A stunningly original novel of literary obsession and imagination from an exciting young talent.

The Mayor's Tongue is a bold, vertiginous debut novel that unfolds in two narratives, one following a young man and the other an old man. The young man is Eugene Brentani, a devotee of the reclusive author and adventurer Constance Eakins, who goes to Trieste to find the girl he loves, who has in turn gone there herself to find Eakins. The old man is Mr. Schmitz, whose wife is dying, and who longs to confide in his dear friend Rutherford. But Rutherford has disappeared, and his letters, postmarked from Italy, become more and more ominous as the weeks pass.

From a young writer of exceptional promise, this exhilarating novel is a meditation on the frustrations of love, the madness of mayors, the failings of language and the transformative powers of storytelling.

  • Published: 15 January 2010
  • ISBN: 9780099526520
  • Imprint: Vintage
  • Format: Paperback
  • Pages: 320
  • RRP: $27.99

About the author

Nathaniel Rich

Nathaniel Rich has published essays and criticism in The New York Review of Books, Vanity Fair, The New York Times Book Review, The Los Angeles Times Book Review, The Nation, The New Republic and Slate. He is an editor at The Paris Review.

(Extracted page text data)
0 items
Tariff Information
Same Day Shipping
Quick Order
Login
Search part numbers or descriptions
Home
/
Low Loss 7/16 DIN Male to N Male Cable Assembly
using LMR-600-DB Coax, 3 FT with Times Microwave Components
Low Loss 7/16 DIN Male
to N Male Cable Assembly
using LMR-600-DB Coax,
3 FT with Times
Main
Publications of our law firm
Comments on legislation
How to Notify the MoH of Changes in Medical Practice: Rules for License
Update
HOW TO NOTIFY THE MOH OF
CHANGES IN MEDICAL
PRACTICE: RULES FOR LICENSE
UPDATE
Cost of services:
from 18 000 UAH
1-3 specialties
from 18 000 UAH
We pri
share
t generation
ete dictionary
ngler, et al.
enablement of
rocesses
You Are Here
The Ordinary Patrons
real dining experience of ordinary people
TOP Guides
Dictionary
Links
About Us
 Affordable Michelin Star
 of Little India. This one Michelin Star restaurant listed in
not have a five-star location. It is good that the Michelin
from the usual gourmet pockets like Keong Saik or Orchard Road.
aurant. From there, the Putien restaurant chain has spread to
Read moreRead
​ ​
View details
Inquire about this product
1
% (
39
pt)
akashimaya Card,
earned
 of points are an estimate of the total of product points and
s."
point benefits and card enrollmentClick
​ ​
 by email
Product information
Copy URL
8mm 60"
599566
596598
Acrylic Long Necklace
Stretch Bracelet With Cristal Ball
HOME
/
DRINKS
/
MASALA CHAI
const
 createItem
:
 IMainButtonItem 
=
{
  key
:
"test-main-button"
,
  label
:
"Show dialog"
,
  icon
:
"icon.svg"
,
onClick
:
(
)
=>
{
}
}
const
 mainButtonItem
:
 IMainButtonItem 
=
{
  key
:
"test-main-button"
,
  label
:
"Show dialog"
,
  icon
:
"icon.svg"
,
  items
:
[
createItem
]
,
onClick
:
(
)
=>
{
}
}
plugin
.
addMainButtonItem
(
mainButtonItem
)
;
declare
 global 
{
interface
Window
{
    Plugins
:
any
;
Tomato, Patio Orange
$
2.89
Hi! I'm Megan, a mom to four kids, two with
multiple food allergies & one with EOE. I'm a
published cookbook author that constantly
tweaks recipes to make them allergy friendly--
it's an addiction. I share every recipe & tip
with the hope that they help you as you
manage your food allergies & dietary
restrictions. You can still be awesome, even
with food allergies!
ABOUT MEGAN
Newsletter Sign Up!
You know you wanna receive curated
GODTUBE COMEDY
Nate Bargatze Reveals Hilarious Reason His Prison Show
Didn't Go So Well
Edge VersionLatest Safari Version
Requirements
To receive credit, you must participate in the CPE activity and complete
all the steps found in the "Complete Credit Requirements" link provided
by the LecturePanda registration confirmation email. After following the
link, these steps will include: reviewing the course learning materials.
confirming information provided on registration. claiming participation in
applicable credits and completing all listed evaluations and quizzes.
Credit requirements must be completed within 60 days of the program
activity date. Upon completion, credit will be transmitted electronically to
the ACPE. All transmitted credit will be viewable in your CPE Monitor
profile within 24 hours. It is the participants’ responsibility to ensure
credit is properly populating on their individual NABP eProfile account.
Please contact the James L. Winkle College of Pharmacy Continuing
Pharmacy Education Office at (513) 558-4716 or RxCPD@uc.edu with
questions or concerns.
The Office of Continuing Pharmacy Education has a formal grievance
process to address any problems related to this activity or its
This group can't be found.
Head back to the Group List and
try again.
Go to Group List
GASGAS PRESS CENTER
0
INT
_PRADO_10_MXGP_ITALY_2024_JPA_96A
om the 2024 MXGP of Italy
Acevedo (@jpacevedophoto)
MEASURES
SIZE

* [Task to carry out]: According to the book description, from which country are Rutherford's letters postmarked?

* [Response for this exercise]: Italy.